Treating the symptons
When I was working as a critical care physician, I saw patients lurch from health crisis to health crisis. We would treat their serious conditions and send them home only to see them return a few months later, often with the same health challenge or a worse version of it. I realized that we weren’t actually helping our patients create health. We were treating the symptoms as best we could, but when a patient with a history of cardiovascular problems did not change their exercise and eating choices, it was no surprise to have to treat them again.

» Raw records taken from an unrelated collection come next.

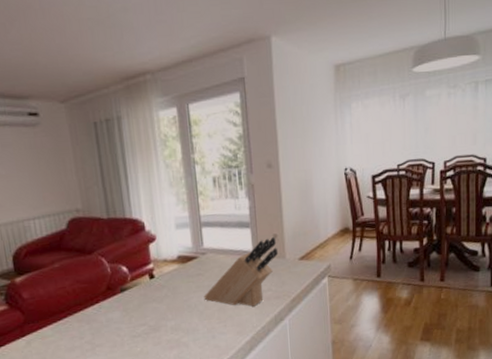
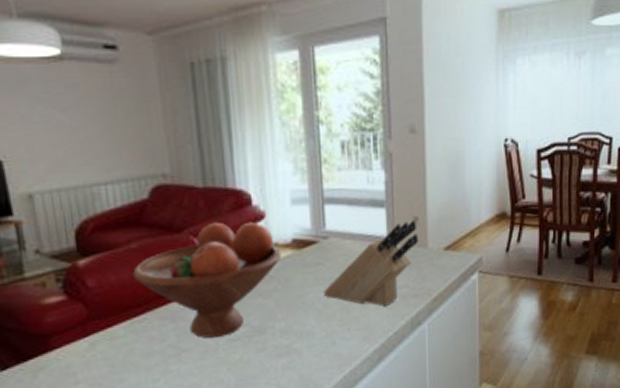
fruit bowl: none [57,243,170,336] -> present [133,221,282,338]

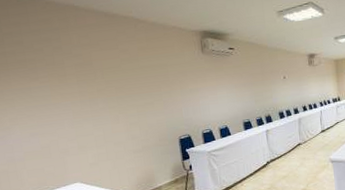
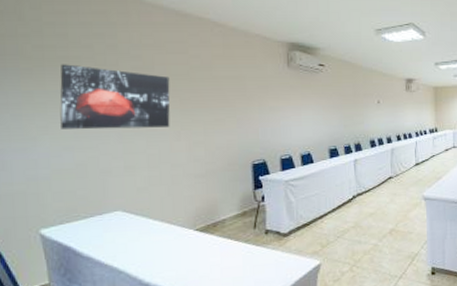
wall art: none [20,66,110,120] -> present [60,64,170,130]

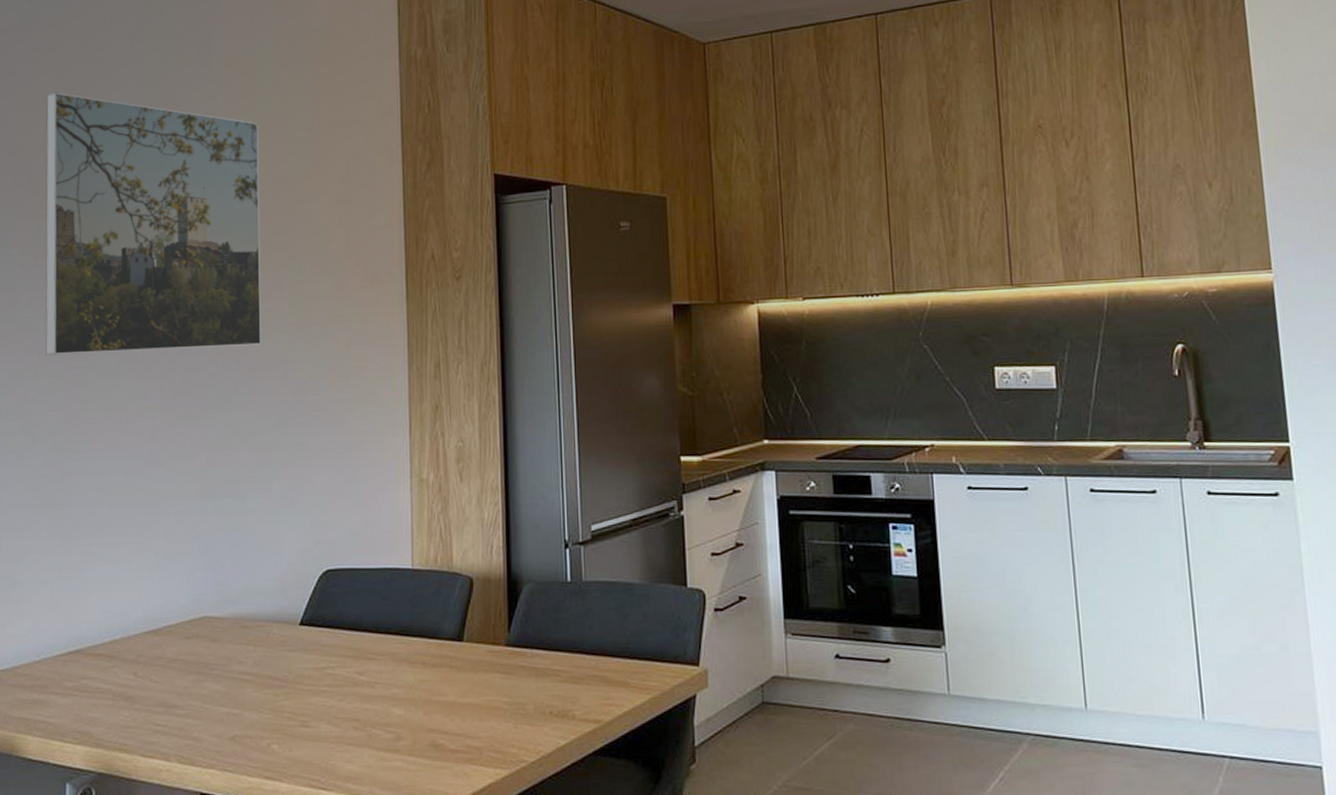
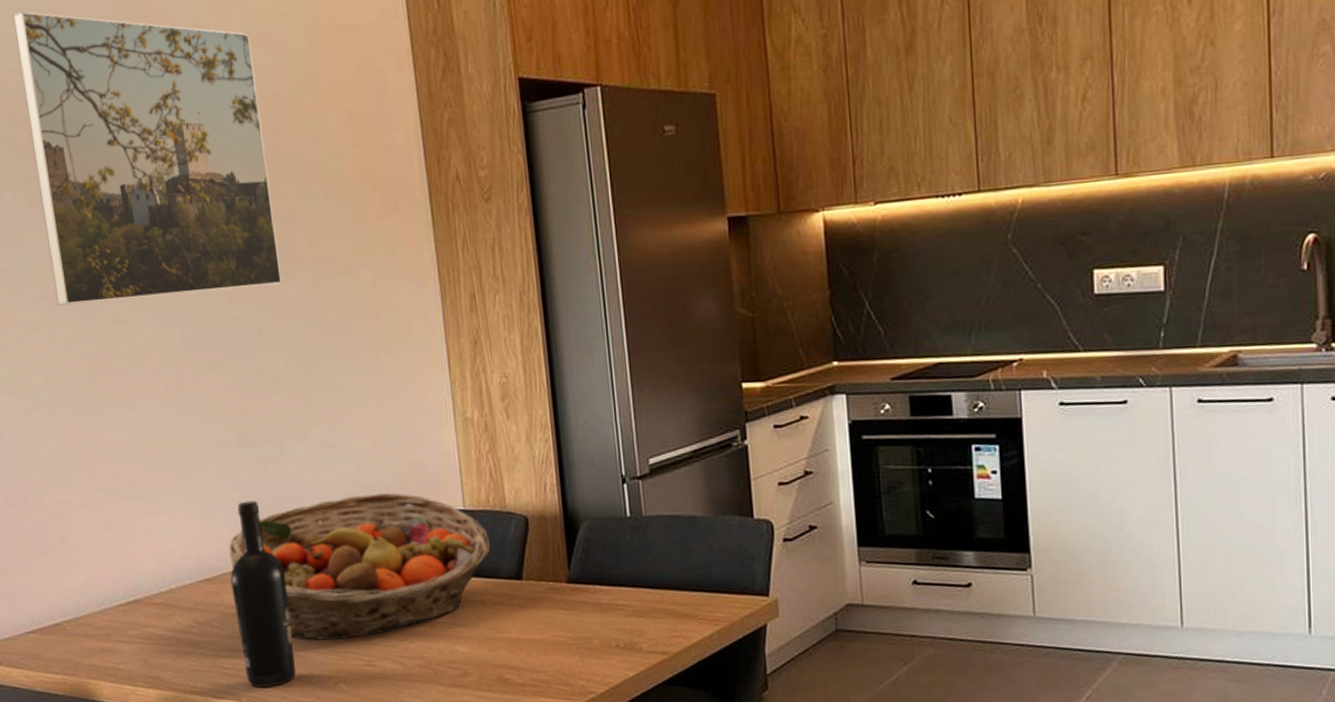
wine bottle: none [175,552,231,747] -> present [230,500,296,688]
fruit basket: none [177,550,435,698] -> present [229,493,491,640]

I realized that we weren’t actually helping our patients create health.
And that sparked the early research that would become Dr. A’s Habits of Health. I wanted the world to adopt an approach to health that prevented disease and promoted longevity. I wanted medicine to move from being reactive to being proactive.
As we continue to learn from the latest research and from our rapidly growing work in the field, one of the clearest lessons—and there are several—is that Habits of Healthy Motion are essential. The more sedentary our lives become, the less positive our longevity outlook becomes.
Reap the benefits of an active lifestyle
I’ve written before how something as seemingly benign as sitting for long periods can impact your health, but that research has continued to evolve since then. You see, we know that as we age our bodies are likely to lose muscle mass, especially if we aren’t actively trying to maintain and build muscle strength. The medical term for this is “age-related sarcopenia.”
Losing muscle mass can mean more than limiting your ability to enjoy an active lifestyle. Sarcopenia can weaken your bones, lead to weight gain, and even increase your risk of developing diabetes.
Recent research published in the Canadian Medical Association Journal found that sedentary lifestyles in older adults lead to increased levels of frailty and decreased longevity. In short, the study participants who were most active lived longer and had less weakness and fatigue.
You too can reap the benefits of an active lifestyle, no matter your starting point or your current age.
Building Habits of Healthy Motion
Here’s how to get started building Habits of Healthy Motion:
- Talk to your physician first. Always talk to an expert before you make a change in your lifestyle to ensure that changes you do make are safe and sustainable.
- Start slow. Activities as simple as walking are powerful foundations for Habits of Healthy Motion. Start with short daily walks and gradually add steps as you increase strength and build a routine.
- Sit less. Many Habits of Healthy Motion occur outside of a formal exercise program. Making an effort to stand more often throughout your day—on the phone, during chores, and at work—is a great way to build health and burn calories.
- Get support. Working with a health coach, having a walking buddy, or going to group fitness classes are great ways to build strong habits. Having encouragement and someone to hold you accountable helps to keep you on track!
Habits of Healthy Motion play an important role in your longevity. Start building and strengthening them today!